Dois eventos mobilizaram autoridades de Franca, sobretudo as ligadas ao Poder Judiciário local, ontem. Simultaneamente, o presidente do Tribunal de Justiça do Estado de São Paulo, José Renato Nalini, recebeu o título de cidadão francano, concedido pela Câmara, e inaugurou oficialmente o novo Fórum. Foi uma solenidade de pompa, com direito até a guarda de honra da Polícia Militar e um trio erudito na recepção do desembargador.
O título de cidadão francano foi de autoria coletiva. Demonstrando agradecimento, mas também certo constrangimento, Nalini disse ter certeza de não ser merecedor da honraria, mas que estava feliz por se tornar “filho da capital do calçado”.
Na rápida entrevista coletiva que deu, o presidente do TJ disse que o poder público de Franca colaborou bastante até agora, mas precisa colaborar ainda mais. O Tribunal, segundo Nalini, está em uma fase de contingenciamento de recursos e a construção de um prédio novo, como o que é pretendido para Franca, está congelada. O esforço, afirmou, será para honrar os aluguéis do contrato com o proprietário do imóvel, a antiga fábrica de calçados Charm.
Perguntado se a opção de fechar um contrato de cinco anos, ao custo mensal de R$ 100 mil, foi o mais acertado para os cofres do Tribunal, o desembargador não respondeu de forma direta. “O orçamento de São Paulo não permite novas edificações. O que deveríamos fazer? Deixar o Fórum de Franca continuar sem possibilidade de atender ou dotá-lo de condições melhores, mesmo que transitórias?”, questionou. “Esta edificação é condigna.

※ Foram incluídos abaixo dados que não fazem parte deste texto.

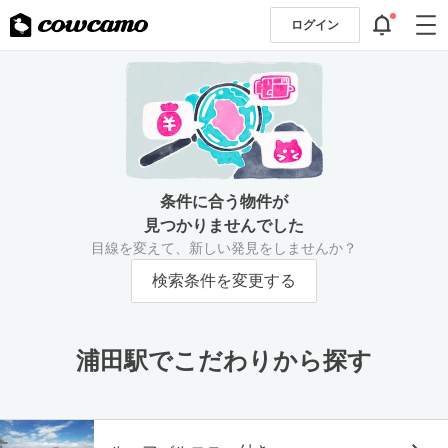
ログイン
条件に合う物件が
見つかりませんでした
目線を変えて、新しい発見をしませんか？
検索条件を変更する
浦田駅でこだわりから探す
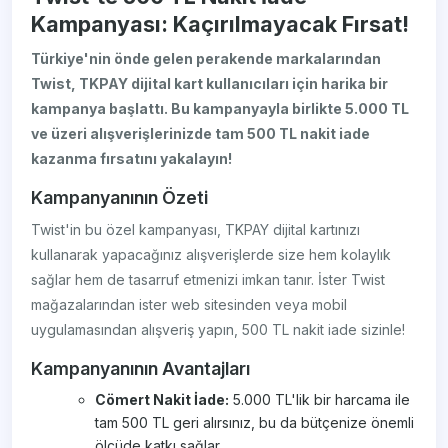
Kampanyası: Kaçırılmayacak Fırsat!
Türkiye'nin önde gelen perakende markalarından
Twist, TKPAY dijital kart kullanıcıları için harika bir
kampanya başlattı. Bu kampanyayla birlikte 5.000 TL
ve üzeri alışverişlerinizde tam 500 TL nakit iade
kazanma fırsatını yakalayın!
Kampanyanının Özeti
Twist'in bu özel kampanyası, TKPAY dijital kartınızı
kullanarak yapacağınız alışverişlerde size hem kolaylık
sağlar hem de tasarruf etmenizi imkan tanır. İster Twist
mağazalarından ister web sitesinden veya mobil
uygulamasından alışveriş yapın, 500 TL nakit iade sizinle!
Kampanyanının Avantajları
Cömert Nakit İade:
5.000 TL'lik bir harcama ile
tam 500 TL geri alırsınız, bu da bütçenize önemli
ölçüde katkı sağlar.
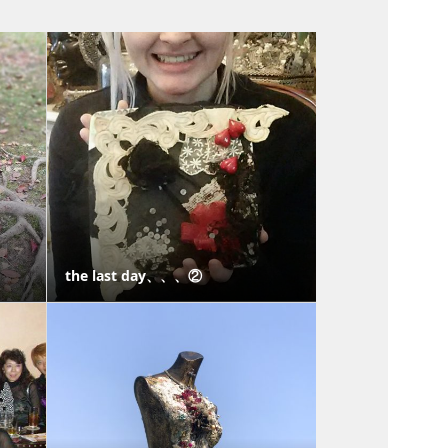
the last day、、、②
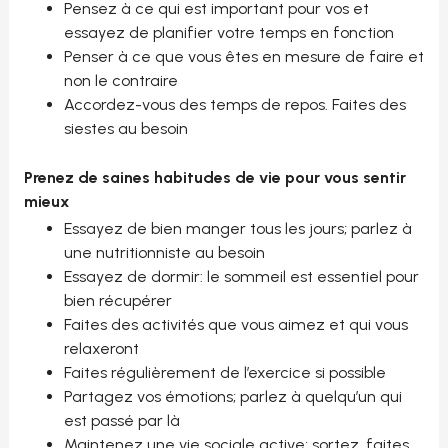
Pensez à ce qui est important pour vos et
essayez de planifier votre temps en fonction
Penser à ce que vous êtes en mesure de faire et
non le contraire
Accordez-vous des temps de repos. Faites des
siestes au besoin
Prenez de saines habitudes de vie pour vous sentir
mieux
Essayez de bien manger tous les jours; parlez à
une nutritionniste au besoin
Essayez de dormir: le sommeil est essentiel pour
bien récupérer
Faites des activités que vous aimez et qui vous
relaxeront
Faites régulièrement de l’exercice si possible
Partagez vos émotions; parlez à quelqu’un qui
est passé par là
Maintenez une vie sociale active; sortez, faites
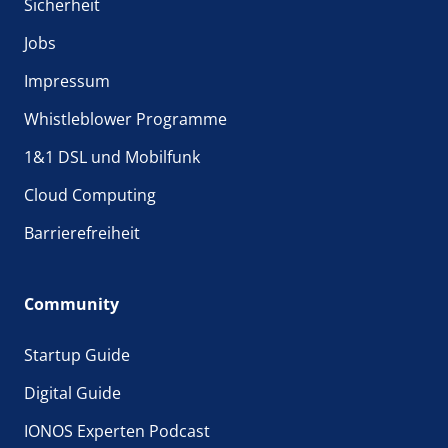
Sicherheit
Jobs
Impressum
Whistleblower Programme
1&1 DSL und Mobilfunk
Cloud Computing
Barrierefreiheit
Community
Startup Guide
Digital Guide
IONOS Experten Podcast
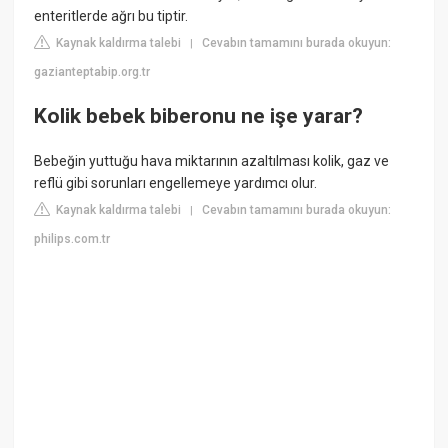
enteritlerde ağrı bu tiptir.
Kaynak kaldırma talebi
Cevabın tamamını burada okuyun:
|
gazianteptabip.org.tr
Kolik bebek biberonu ne işe yarar?
Bebeğin yuttuğu hava miktarının azaltılması kolik, gaz ve
reflü gibi sorunları engellemeye yardımcı olur.
Kaynak kaldırma talebi
Cevabın tamamını burada okuyun:
|
philips.com.tr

Não está afastada a hipótese de uma expropriação, se isso for melhor para o Estado. Todas as opções estão abertas. O que interessa é que a Justiça funcione”, concluiu.
Nalini atribuiu parte do orçamento insuficiente do Judiciário paulista à montanha de processos que julga para a União, nas áreas de execução fiscal e previdenciária, sem que haja qualquer aporte financeiro do Governo Federal para isso, e às cobranças de ações da dívida ativa dos municípios, sem que exista qualquer contrapartida do poder público local para isso.
No momento em que se deu a inauguração das instalações do Judiciário, o juiz José Arimatéa lembrou em sua breve fala da tradição jurídica na cidade, citando a primeira petição de que se tem notícia em Franca, quando em 1809, um ano depois da vinda da família real ao Brasil, os 38 moradores da vila pediam que a região não fosse anexada à província de Minas Gerais, como previa um projeto imperial.
O novo Fórum funciona com 14 varas instaladas. São 311 servidores e 19 juízes. A mudança efetiva aconteceu no mês passado. O imóvel anterior, na avenida Alonso y Alonso, continuará, ao menos em parte, servindo à Justiça Estadual, para audiências de conciliação.